2. The method as recited in claim 1, wherein the step for preparing the semi-manufactured cathode structure comprises:

forming the cathode electrode layer on a glass substrate, forming a dielectric layer on the cathode electrode layer, forming a gate layer on the dielectric layer, and forming a sagged region on the gate layer by means of lithography technology to expose the cathode electrode layer;

forming a first protection layer on a surface of the gate layer, etching the dielectric layer to form the sagged region exposing the cathode electrode, and performing peeling operation to the protection layer; and

forming a second protection layer to cover the dielectric layer and the gate layer.

3. The method as recited in claim 1, wherein the cathode electrode layer of the cathode structure connects to a cathode of the electrophoresis electrode via a conducting wire, while an anode of the electrophoresis electrode connects to the metallic plate.

4. The method as recited in claim 1, wherein the metallic plate is a platinum or titanium plate, or a screen plate.

5. The method as recited in claim 1, wherein an intensity of the electric field is about 0.5 to 10 V/m, and a pulse frequency is about 300 Hz.

6. The method as recited in claim 1, wherein an intensity of the electric field is 2 V/m.

7. The method as recited in claim 1, wherein the carbon nanotubes made from arc discharge are multi-wall carbon nanotubes comprising an average length of below 5 microns, and an average diameter below 100 nm.

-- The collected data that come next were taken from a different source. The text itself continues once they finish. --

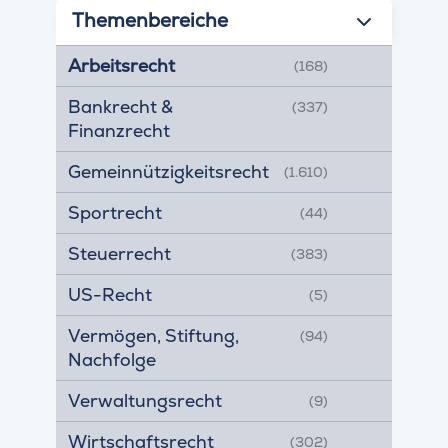
Themenbereiche
Arbeitsrecht
(168)
Bankrecht &
(337)
Finanzrecht
Gemeinnützigkeitsrecht
(1.610)
Sportrecht
(44)
Steuerrecht
(383)
US-Recht
(5)
Vermögen, Stiftung,
(94)
Nachfolge
Verwaltungsrecht
(9)
Wirtschaftsrecht
(302)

8. The method as recited in claim 1, wherein a solution contained in a electrophoresis tank comprises alcoholic solvent, pure water, carbon nanotubes powder, charger, and acidified siloxane compound.

9. The method as recited in claim 8, wherein a concentration in weight of the pure water is about 1% to 10%.

10. The method as recited in claim 9, wherein the concentration in weight of the pure water is 5%.

11. The method as recited in claim 8, wherein a concentration in weight of the carbon nanotube powder is about 0.1% to 0.005%.

12. The method as recited in claim 11, wherein the concentration in weight of the carbon nanotube powder is 0.02%.

13. The method as recited in claim 8, wherein the charger is a conductive metallic oxide salt selected from indium chloride, indium nitride, or any other salts comprise tin.

14. The method as recited in claim 13, wherein a concentration in weight of the charger is about 0.1%˜0.005%.

15. The method as recited in claim 14, wherein the concentration in weight of the charger is 0.01%.

16. The method as recited in claim 8, wherein the acidified siloxane compound comprises tetraethylorthosilane.

17. The method as recited in claim 16, wherein a concentration in weight of the tetraethylorthosilane is about 1% to 5%.

18. The method as recited in claim 17, wherein the concentration in weight of the tetraethylorthosilane is 3.5%.

19. The method as recited in claim 1, wherein a baking temperature is about 80° C.

20. The method as recited in claim 1, wherein a sintering temperature is about 400°C.